2012 Stellar Performer Judge Jimmie Edwards is a St. Louis native who has made a national name by co-founding a unique public high school that targets the most marginal group of students. As founder of Innovative Concept Academy in the St. Louis Public Schools, Judge Edwards works with students who have been rejected from mainstream public schools and are one intervention away from his courtroom in the St. Louis Juvenile Court.
Yet as the two men accepted their awards Friday night before a sold-out gala crowd of more than 1,300 at America’s Center in downtown St. Louis, their commonalities were much more evident than their differences. Both were described as humble leaders devoted foremost to their families, and both men generously shared their moment in the limelight with the community applauding them.
“Judge Jimmie Edwards is a humble, passionate man who cares deeply about the St. Louis community, especially its children,” Johnny Furr Jr., the retired Anheuser-Busch executive, introduced his friend and former Saint Louis University classmate.
Edwards opened his remarks by thanking his three primary sources of strength – his church, family and friends – then pointed out that each group was represented in the audience, even going so far as to cite their table numbers. He continued in this humble, sharing mode by praising all of the other awardees on the program and even singling out the St.
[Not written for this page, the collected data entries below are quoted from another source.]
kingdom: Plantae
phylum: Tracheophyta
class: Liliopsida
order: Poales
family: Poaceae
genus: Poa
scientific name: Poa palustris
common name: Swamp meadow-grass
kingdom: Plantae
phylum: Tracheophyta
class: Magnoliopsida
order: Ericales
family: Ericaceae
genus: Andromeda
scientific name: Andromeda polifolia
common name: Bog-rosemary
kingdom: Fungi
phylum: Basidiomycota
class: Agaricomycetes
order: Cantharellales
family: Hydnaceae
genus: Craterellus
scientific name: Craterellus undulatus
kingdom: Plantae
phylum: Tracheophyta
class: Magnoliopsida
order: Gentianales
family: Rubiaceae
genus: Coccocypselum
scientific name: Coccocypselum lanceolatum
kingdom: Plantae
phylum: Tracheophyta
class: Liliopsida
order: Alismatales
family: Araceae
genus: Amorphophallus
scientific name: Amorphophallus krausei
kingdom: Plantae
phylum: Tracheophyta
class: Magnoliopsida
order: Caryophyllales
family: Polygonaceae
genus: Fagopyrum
Louis American reporter (Rebecca S. Rivas) and event coordinator (Kate Daniel) with whom he had the most direct contact.
Indeed, Judge Edwards had almost nothing to say about himself, as he praised an almost endless litany of Innovative Concept Academy partners and supporters, including SLPS Superintendent Kelvin Adams, MERS Goodwill, the Aldermanic Black Caucus and the Downtown YMCA.
“We all embody the hopes of our children, known and unknown,” Judge Edwards said.
Chancellor Mark Wrighton introduced Gerald Early as “a treasure, not just for Washington University and St. Louis, but for the United States and the world.”
In his brief remarks, Early cast his gratitude nearly as widely, thanking Wrighton, Chancellor Emeritus Bill Danforth, the late Dean Jim McLeod, his colleagues and friends, his students (“who have given me my purpose”) and his family, especially his two daughters.
But Early reserved most of his quietly emotional speech for St. Louis, in remarks that reached across what is often a wide town/gown divide between St. Louis’ most elite university and the local community.
“St. Louis, like this award, is something I don’t deserve,” Early said, “but I will learn to accept it with the grace and kindness with which it is given.”